Jacobs has the talent to be a breakout fantasy football star as a rookie, and the recent history of first-round running backs indicates he should receive a large workload sooner than later.
- Saquon Barkley: 352 touches as a rookie (No. 2 among RBs)
- Sony Michel: 216 (No. 17)
- Rashaad Penny: 94 (No. 57)
- Leonard Fournette: 304 (No. 6)
- Christian McCaffrey: 197 (No. 28)
- Ezekiel Elliott: 354 (No. 2)
- Todd Gurley: 250 (No. 10)
- Melvin Gordon: 217 (No. 19)
Jacobs should have the workload of a RB2 as early as Week 1 and has the talent to transform that workload into RB1 production in 2019.
Chris Raybon: Kyler Murray, QB, Arizona Cardinals
He can run: 140 carries, 1,001 yards and 12 touchdowns in his final season at Oklahoma. He can gun: 4,361 passing yards, 42 TDs and seven interceptions. He breaks models. And he might break fantasy next.
As I mentioned in my piece about the myth of sitting rookie quarterbacks, most of the top scrambling QBs in the league were good right away — Cam Newton, Russell Wilson, Dak Prescott, Deshaun Watson, etc. — and recent history has shown us that even mobile QBs who can barely throw still have league-winning upside (see: Josh Allen and Lamar Jackson).
Kliff Kingsbury’s Air Raid offense is a positive, but at this point, its effect is being overstated — the best thing Kyler Murray has going for him is that he’s Kyler Murray. He will make his coach and system look good, not the other way around. Also working in Murray’s favor is Arizona’s shaky defense (cornerback Patrick Peterson will miss the first six games due to a PED suspension), which is reminiscent of what spurred Deshaun Watson’s outlier 2017 rookie campaign.
Justin Bailey: Kyler Murray, QB, Arizona Cardinals
Murray is currently being drafted as the No. 10 quarterback in drafts, and of the nine quarterbacks ahead of him, I’d rather have Murray than at least four of them. I’m always drawn to dual-threat quarterbacks because they provide a solid floor, along with plenty of upside.
Murray finished off his college career with 1,001 yards and 12 touchdowns on 140 carries, so it’s not outlandish to think the rookie will be an excellent fantasy producer the second he steps on the field.
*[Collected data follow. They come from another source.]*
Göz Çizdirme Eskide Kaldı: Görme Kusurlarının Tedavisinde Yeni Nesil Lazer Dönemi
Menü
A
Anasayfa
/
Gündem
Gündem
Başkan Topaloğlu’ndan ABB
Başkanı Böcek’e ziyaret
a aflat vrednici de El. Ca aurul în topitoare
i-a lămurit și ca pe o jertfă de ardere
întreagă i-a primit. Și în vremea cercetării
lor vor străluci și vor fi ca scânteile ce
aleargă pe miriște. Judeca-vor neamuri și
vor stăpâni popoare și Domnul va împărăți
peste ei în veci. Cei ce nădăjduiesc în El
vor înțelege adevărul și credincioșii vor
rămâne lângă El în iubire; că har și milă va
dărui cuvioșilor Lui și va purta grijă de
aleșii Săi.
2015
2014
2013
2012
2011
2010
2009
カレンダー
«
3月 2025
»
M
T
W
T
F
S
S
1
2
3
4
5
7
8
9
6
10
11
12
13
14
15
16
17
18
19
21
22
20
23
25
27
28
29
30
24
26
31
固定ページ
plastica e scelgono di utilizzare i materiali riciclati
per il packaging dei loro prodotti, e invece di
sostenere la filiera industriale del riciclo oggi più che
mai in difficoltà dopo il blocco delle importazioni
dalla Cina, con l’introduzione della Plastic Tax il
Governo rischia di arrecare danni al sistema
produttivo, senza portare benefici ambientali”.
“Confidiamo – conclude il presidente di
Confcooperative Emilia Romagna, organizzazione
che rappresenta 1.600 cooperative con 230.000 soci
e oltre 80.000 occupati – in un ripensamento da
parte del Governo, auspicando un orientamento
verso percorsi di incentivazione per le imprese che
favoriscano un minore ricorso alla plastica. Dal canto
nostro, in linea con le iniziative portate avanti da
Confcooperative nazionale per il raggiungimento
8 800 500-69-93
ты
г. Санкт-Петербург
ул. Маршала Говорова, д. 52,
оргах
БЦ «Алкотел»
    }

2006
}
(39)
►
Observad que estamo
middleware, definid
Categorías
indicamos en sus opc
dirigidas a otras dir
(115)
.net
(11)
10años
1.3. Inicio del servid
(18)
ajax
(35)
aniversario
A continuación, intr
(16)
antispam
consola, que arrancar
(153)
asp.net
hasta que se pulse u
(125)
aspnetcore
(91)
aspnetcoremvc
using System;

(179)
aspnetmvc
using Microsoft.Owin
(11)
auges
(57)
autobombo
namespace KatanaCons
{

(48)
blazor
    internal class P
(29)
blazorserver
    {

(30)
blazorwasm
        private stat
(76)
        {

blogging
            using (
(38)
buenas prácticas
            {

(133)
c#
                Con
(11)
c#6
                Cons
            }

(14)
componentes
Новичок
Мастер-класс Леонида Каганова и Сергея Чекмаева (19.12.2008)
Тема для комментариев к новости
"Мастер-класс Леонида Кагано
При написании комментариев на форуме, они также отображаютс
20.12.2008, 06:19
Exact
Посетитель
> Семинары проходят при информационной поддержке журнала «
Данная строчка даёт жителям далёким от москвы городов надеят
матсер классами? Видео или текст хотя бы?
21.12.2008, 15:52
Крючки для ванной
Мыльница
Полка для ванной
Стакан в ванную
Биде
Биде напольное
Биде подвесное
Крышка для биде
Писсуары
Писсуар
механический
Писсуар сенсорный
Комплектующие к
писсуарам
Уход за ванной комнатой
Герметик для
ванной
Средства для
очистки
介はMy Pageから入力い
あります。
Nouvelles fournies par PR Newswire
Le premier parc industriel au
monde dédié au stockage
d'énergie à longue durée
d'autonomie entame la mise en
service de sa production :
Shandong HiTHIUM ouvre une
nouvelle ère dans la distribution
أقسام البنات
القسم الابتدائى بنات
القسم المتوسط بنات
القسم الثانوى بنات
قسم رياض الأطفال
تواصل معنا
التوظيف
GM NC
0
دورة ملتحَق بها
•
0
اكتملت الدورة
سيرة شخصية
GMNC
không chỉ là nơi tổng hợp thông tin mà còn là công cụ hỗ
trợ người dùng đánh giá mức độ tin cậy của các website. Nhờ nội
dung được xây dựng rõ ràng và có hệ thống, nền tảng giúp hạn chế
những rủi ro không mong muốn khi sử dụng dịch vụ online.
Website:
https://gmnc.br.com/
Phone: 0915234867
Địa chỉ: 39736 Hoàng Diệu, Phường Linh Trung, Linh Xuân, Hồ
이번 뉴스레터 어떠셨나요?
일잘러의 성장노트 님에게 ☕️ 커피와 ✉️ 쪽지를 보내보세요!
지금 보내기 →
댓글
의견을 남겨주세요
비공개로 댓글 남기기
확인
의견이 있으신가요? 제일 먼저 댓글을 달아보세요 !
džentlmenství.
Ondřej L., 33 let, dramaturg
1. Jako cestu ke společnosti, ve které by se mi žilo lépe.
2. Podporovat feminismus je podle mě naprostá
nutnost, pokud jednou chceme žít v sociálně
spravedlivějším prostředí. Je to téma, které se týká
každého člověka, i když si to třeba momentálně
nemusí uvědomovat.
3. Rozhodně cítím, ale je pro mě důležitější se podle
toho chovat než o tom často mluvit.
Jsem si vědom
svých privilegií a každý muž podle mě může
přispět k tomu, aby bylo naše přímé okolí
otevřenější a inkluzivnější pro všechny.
The addition of Kingsbury and his Air Raid offense should also provide Murray with plenty of fantasy-friendly opportunities.
Peter Jennings: Kyler Murray, QB, Arizona Cardinals
To me, the top rookie is clearly Murray.
What separates Kyler from a typical rookie quarterback is the rushing aspect of his game. This is also the biggest factor in his likely fantasy success. It’s been well documented for years now that the ability to run brings a rare floor/ceiling combination to the fantasy prospects of a quarterback.
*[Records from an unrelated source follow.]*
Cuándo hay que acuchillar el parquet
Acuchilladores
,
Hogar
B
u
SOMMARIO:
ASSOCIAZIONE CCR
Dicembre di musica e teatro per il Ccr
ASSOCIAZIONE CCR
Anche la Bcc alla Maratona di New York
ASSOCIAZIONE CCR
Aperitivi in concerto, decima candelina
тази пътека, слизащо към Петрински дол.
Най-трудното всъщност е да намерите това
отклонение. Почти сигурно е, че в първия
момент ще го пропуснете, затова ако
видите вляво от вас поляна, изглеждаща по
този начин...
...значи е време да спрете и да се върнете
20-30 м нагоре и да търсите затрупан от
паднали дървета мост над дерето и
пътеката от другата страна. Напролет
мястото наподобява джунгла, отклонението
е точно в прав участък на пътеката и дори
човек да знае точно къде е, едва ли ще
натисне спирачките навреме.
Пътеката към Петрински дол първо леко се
Kyler’s elite athleticism and rushing should give him a solid floor that’s rarely seen out of rookies, as well as extremely high upside.
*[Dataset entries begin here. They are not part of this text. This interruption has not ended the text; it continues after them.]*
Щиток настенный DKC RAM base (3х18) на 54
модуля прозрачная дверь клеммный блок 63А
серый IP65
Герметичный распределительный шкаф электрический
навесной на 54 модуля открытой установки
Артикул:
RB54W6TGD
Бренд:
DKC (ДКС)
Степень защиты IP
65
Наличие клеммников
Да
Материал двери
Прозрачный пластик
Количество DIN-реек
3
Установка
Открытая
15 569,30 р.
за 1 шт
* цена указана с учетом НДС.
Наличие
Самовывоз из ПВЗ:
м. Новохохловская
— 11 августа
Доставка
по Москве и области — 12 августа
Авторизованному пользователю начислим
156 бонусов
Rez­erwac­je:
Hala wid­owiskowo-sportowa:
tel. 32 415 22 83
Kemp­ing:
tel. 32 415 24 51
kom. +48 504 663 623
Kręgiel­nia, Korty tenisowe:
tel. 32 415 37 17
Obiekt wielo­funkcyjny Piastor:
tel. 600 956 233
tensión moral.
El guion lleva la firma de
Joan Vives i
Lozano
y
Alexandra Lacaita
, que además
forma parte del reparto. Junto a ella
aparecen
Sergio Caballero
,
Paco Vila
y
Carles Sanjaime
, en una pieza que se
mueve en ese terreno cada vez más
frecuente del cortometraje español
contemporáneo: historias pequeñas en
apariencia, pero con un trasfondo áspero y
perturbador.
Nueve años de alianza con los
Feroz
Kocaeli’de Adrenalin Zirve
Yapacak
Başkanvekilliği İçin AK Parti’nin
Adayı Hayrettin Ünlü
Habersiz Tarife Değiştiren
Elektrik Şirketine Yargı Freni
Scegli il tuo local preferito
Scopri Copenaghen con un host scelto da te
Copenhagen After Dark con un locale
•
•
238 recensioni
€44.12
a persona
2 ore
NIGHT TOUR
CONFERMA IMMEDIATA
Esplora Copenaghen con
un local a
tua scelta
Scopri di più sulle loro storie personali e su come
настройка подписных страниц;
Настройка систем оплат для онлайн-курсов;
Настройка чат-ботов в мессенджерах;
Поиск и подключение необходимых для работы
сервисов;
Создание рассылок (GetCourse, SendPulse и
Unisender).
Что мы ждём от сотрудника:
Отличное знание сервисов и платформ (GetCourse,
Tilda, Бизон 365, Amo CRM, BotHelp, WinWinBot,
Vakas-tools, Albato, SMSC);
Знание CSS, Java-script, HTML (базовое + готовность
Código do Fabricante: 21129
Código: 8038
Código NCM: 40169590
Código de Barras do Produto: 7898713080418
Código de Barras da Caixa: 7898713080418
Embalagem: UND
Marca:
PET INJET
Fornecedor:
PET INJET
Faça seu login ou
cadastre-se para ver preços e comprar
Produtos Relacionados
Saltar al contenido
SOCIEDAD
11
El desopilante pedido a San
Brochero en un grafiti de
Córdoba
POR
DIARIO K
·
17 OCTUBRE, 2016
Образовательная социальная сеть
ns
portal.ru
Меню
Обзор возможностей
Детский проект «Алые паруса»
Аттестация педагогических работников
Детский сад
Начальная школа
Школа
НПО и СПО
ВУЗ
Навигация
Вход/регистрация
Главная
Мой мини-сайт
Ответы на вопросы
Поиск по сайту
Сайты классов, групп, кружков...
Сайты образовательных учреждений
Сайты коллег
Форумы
Another factor in Kyler’s favor is the man responsible for bringing him to Arizona. I’ll be surprised if the success of Kingsbury’s fast-paced Air Raid offense doesn’t translate favorably at this next level. I especially like Kyler in best ball; the offensive system and rushing upside should lead to him having elite scoring distributions, especially if he manages strong rushing TD numbers.